Consciente de ces difficultés, la CEDEAO a adopté une approche plus pragmatique que lors des précédentes tentatives. Le lancement de l’ECO ne concernerait dans un premier temps que les États remplissant les critères de convergence, les autres étant appelés à rejoindre le mécanisme progressivement. Cette formule graduelle vise à éviter un nouvel échec tout en maintenant l’objectif politique.
Mais les difficultés ne sont pas seulement économiques
Le paysage politique régional a profondément changé. Le retrait du Mali, du Burkina Faso et du Niger de l’organisation ouest-africaine a réduit la portée du projet d’intégration imaginé il y a vingt ans. Même si ces trois pays demeurent membres de l’Union économique et monétaire ouest-africaine (UEMOA), leur éloignement institutionnel de la CEDEAO complique la perspective d’un espace monétaire véritablement unifié.
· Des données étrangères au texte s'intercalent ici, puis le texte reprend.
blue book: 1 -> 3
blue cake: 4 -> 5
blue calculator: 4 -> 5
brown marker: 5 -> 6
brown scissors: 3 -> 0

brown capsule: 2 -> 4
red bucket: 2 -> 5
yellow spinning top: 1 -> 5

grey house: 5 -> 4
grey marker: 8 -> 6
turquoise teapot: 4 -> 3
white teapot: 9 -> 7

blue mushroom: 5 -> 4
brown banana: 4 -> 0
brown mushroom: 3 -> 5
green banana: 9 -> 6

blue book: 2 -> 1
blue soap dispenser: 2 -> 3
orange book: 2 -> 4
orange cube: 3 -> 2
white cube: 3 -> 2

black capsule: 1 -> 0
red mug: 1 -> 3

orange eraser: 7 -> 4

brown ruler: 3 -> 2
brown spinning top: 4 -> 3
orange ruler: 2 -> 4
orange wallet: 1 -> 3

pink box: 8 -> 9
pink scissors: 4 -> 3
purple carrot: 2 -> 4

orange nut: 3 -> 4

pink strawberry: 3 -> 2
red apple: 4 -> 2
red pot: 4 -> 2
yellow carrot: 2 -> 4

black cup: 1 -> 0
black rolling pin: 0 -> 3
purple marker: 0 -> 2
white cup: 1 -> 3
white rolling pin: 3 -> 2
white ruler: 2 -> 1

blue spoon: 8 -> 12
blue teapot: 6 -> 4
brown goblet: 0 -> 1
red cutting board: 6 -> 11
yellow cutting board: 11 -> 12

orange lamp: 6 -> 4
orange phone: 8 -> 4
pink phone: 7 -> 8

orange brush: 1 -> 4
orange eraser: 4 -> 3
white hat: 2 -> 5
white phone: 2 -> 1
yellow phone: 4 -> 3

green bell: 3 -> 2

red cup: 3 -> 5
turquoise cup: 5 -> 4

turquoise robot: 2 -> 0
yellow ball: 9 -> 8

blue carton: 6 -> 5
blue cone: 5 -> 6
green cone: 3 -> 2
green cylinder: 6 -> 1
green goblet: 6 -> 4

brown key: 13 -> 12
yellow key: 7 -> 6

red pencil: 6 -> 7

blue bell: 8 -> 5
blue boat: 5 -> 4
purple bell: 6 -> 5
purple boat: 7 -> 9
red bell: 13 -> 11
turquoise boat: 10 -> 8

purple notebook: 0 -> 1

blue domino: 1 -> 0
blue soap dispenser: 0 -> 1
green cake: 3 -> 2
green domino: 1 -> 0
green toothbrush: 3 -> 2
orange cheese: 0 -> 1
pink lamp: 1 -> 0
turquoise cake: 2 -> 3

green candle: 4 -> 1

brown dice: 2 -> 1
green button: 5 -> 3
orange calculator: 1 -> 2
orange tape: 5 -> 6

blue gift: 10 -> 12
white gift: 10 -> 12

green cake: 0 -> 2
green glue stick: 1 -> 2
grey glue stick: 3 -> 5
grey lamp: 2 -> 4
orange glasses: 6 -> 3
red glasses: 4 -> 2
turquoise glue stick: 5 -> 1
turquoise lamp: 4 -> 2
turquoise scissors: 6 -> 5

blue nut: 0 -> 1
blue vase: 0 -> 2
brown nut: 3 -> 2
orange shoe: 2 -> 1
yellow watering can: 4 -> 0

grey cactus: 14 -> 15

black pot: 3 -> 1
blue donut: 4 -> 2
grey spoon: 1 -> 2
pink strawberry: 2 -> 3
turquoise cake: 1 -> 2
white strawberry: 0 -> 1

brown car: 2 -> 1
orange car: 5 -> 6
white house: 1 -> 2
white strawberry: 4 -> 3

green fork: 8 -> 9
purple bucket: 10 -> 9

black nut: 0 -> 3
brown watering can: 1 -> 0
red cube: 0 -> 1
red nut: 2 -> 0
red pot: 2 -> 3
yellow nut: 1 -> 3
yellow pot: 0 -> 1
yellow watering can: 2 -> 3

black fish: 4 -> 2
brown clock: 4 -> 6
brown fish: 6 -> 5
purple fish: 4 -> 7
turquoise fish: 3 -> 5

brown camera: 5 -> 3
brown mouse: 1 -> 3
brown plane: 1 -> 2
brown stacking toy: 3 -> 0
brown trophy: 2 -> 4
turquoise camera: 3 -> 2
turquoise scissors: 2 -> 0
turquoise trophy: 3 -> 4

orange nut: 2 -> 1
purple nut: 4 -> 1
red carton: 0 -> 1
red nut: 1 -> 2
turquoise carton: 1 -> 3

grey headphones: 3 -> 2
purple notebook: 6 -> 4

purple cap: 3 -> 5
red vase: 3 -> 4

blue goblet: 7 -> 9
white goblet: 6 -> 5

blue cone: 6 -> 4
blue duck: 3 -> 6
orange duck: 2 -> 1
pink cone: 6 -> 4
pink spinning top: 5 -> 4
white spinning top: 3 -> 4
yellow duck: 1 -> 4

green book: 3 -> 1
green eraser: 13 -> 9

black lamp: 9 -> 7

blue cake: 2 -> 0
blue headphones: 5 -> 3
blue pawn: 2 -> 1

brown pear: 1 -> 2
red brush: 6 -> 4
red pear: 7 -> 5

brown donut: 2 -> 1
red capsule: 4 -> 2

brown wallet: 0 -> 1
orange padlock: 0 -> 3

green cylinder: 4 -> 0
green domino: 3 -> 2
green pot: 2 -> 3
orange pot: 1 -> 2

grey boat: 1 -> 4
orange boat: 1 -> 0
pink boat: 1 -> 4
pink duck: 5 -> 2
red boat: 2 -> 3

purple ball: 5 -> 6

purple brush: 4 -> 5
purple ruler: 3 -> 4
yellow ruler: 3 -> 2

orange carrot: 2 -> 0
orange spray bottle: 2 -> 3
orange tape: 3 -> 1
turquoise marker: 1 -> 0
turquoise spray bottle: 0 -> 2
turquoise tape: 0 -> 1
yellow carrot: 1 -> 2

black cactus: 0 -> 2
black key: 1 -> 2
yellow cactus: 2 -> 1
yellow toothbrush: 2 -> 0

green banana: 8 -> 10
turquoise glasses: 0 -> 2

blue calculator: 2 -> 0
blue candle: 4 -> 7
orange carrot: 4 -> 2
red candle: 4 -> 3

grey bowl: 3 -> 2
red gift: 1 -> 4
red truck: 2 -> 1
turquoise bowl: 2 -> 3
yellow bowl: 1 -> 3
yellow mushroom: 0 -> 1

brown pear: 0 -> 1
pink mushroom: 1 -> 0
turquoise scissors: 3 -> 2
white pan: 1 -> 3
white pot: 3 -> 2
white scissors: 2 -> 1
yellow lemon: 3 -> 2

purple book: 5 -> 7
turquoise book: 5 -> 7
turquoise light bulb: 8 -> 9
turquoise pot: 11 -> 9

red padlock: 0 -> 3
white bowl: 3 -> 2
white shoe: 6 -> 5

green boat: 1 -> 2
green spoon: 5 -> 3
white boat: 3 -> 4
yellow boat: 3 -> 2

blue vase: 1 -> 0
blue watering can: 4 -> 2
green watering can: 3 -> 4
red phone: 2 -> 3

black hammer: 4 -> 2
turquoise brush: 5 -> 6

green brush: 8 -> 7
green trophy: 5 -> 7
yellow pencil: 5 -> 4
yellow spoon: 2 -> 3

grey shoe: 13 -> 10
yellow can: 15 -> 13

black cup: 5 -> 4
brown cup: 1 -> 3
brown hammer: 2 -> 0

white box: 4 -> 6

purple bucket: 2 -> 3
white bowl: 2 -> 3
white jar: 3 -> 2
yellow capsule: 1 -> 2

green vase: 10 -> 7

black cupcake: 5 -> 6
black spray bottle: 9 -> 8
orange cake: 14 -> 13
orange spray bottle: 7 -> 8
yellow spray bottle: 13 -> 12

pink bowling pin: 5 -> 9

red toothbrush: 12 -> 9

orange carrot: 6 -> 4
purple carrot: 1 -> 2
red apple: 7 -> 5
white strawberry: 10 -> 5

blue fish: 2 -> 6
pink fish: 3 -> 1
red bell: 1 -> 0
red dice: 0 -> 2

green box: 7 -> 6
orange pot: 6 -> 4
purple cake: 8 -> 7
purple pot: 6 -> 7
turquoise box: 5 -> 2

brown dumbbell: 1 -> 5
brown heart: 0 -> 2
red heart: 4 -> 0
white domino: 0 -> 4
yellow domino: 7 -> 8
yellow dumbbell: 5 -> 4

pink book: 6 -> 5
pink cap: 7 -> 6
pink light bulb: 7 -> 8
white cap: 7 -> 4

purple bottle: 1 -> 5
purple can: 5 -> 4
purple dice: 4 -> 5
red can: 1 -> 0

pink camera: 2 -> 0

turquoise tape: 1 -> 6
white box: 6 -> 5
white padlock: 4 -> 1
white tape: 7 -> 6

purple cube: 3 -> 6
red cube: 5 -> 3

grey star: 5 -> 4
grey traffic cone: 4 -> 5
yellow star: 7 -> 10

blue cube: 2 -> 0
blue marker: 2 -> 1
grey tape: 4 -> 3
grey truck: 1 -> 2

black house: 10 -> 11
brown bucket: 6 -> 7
La question de la souveraineté constitue également un paradoxe central du débat. Pour certains gouvernements, l’ECO représente un moyen de s’affranchir davantage des héritages monétaires de l’époque coloniale et de renforcer le contrôle africain sur les politiques de change et de crédit. Pour d’autres, abandonner une monnaie nationale revient à céder une part importante de souveraineté économique à une institution régionale dont les contours restent encore imprécis.
Au-delà des considérations institutionnelles, les urgences du moment occupent l’essentiel de l’attention des dirigeants. Du nord du Nigeria aux pays du Sahel, les défis sécuritaires absorbent une part croissante des dépenses publiques. Les gouvernements sont également confrontés à des niveaux d’endettement élevés, à la volatilité des cours des matières premières et aux pressions sociales liées au coût de la vie. Dans ce contexte, la réforme monétaire apparaît rarement comme une priorité immédiate. Les capitales ouest-africaines parlent davantage de sécurité, d’énergie ou d’emploi que de banque centrale régionale.
Cette réalité explique pourquoi les précédents calendriers de lancement ont tous été repoussés.
Depuis son apparition au début des années 2000, l’ECO a accumulé les retards, chaque nouveau report mettant en évidence l’écart entre les ambitions affichées et les conditions réelles de mise en œuvre.
Pour autant, enterrer le projet serait prématuré. L’expérience européenne a montré qu’une monnaie commune est avant tout l’aboutissement d’un processus politique. En réaffirmant l’échéance de 2027, les dirigeants de la CEDEAO cherchent moins à garantir une mise en circulation immédiate de l’ECO qu’à préserver un horizon commun dans une région traversée par des fractures croissantes.
Le véritable enjeu n’est donc peut-être pas de savoir si l’ECO verra le jour en 2027, mais si l’Afrique de l’Ouest parviendra à restaurer suffisamment de confiance politique et de convergence économique pour rendre une telle monnaie viable. À ce stade, la volonté politique existe. Les conditions économiques, elles, restent largement à construire.